Four shops discuss how to improve facility layout and workflow.
Rieger: What drove us in the decision to move was the realization that in the old plant there was no way to get efficient production any longer. For example, we put in a Rho printer about six months before moving; this is a 17-foot-wide printer that we put in a 25-foot-wide concrete block bay, and we could barely get materials from one side of it to the other. So we knew there was no way to do efficient manufacturing in a chopped-up building like that. And we could see it in our numbers; we had stuff everywhere, people everywhere running around-we were just incredibly inefficient.
Also, in an older building like ours, the heat loads of these new pieces of equipment were beginning to come into play. It was getting to a point where stuff would just shut down.

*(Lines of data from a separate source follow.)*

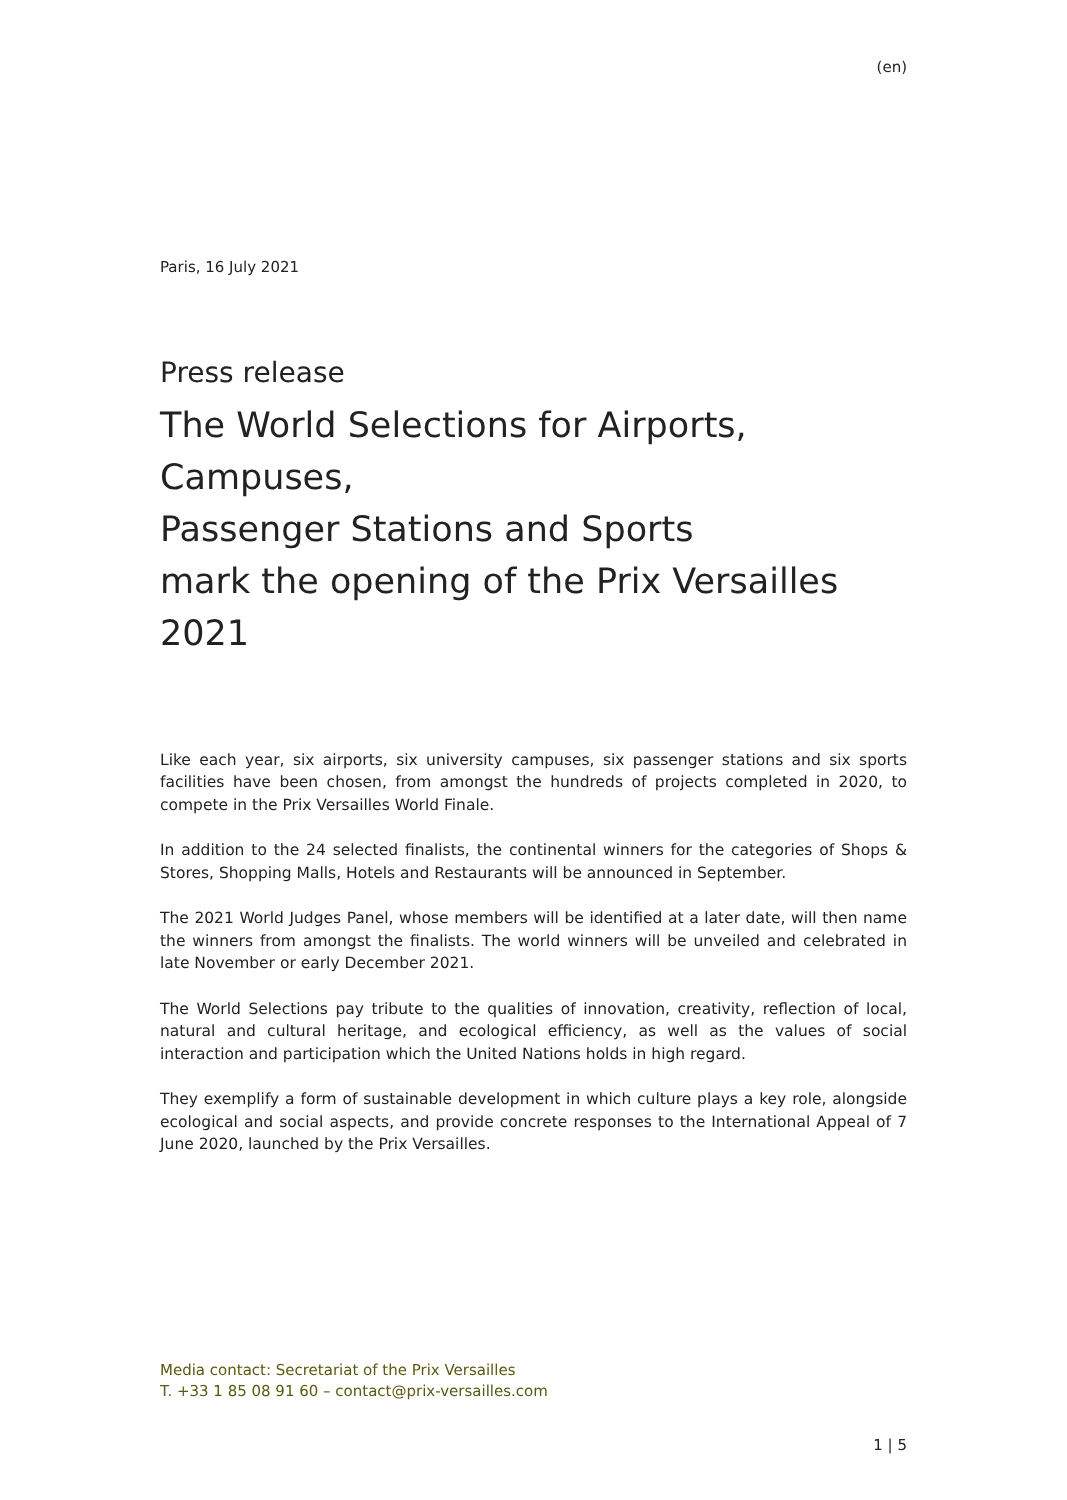(en)
Paris, 16 July 2021
Press release
The World Selections for Airports, Campuses,
Passenger Stations and Sports
mark the opening of the Prix Versailles 2021
Like each year, six airports, six university campuses, six passenger stations and six sports facilities have been chosen, from amongst the hundreds of projects completed in 2020, to compete in the Prix Versailles World Finale.
In addition to the 24 selected finalists, the continental winners for the categories of Shops & Stores, Shopping Malls, Hotels and Restaurants will be announced in September.
The 2021 World Judges Panel, whose members will be identified at a later date, will then name the winners from amongst the finalists. The world winners will be unveiled and celebrated in late November or early December 2021.
The World Selections pay tribute to the qualities of innovation, creativity, reflection of local, natural and cultural heritage, and ecological efficiency, as well as the values of social interaction and participation which the United Nations holds in high regard.
They exemplify a form of sustainable development in which culture plays a key role, alongside ecological and social aspects, and provide concrete responses to the International Appeal of 7 June 2020, launched by the Prix Versailles.
Media contact: Secretariat of the Prix Versailles
T. +33 1 85 08 91 60 – contact@prix-versailles.com
1 | 5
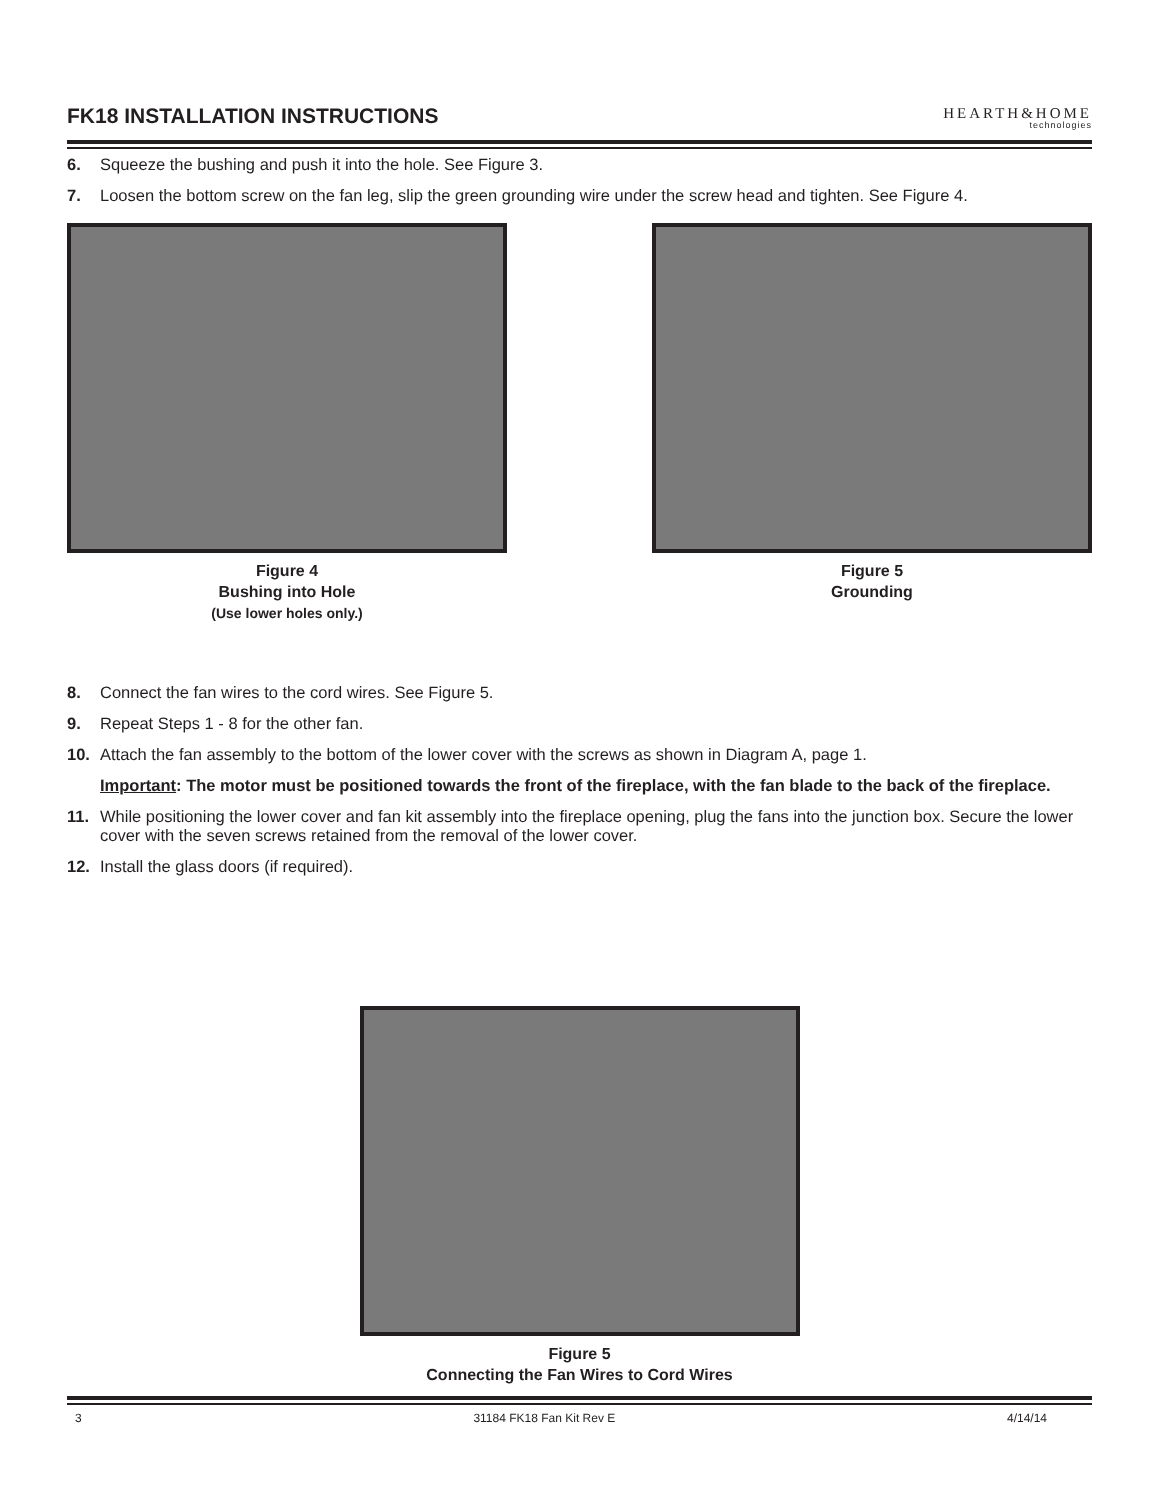FK18 INSTALLATION INSTRUCTIONS
HEARTH&HOME
technologies
6. Squeeze the bushing and push it into the hole. See Figure 3.
7. Loosen the bottom screw on the fan leg, slip the green grounding wire under the screw head and tighten. See Figure 4.
Figure 4
Bushing into Hole
(Use lower holes only.)
Figure 5
Grounding
8. Connect the fan wires to the cord wires. See Figure 5.
9. Repeat Steps 1 - 8 for the other fan.
10. Attach the fan assembly to the bottom of the lower cover with the screws as shown in Diagram A, page 1.
Important: The motor must be positioned towards the front of the fireplace, with the fan blade to the back of the fireplace.
11. While positioning the lower cover and fan kit assembly into the fireplace opening, plug the fans into the junction box. Secure the lower cover with the seven screws retained from the removal of the lower cover.
12. Install the glass doors (if required).
Figure 5
Connecting the Fan Wires to Cord Wires
3 31184 FK18 Fan Kit Rev E 4/14/14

In the middle of summer in Washington, where it gets to 100 degrees with 100-percent humidity, I don’t care how many A/C systems you have cranking, they can’t keep up. The servers would just shut down.
The morale of the employees was another factor. In an old warehouse building with all those cubbyholes-and some of the walls were pretty darn old-you just don’t have the same sense of pride as you do when working in a new space. And I don’t know exactly how that translates into getting the product out the door, but it does.
So from so many different perspectives, we knew we had to move. We brought everyone into the layout phase of it, working it back and forth with people to come up with the right mix of things. We also looked out at the industry for examples to model by-we looked at Kirk’s facility, for instance. We took a lot away from how Ferrari did things and incorporated these into a smaller design.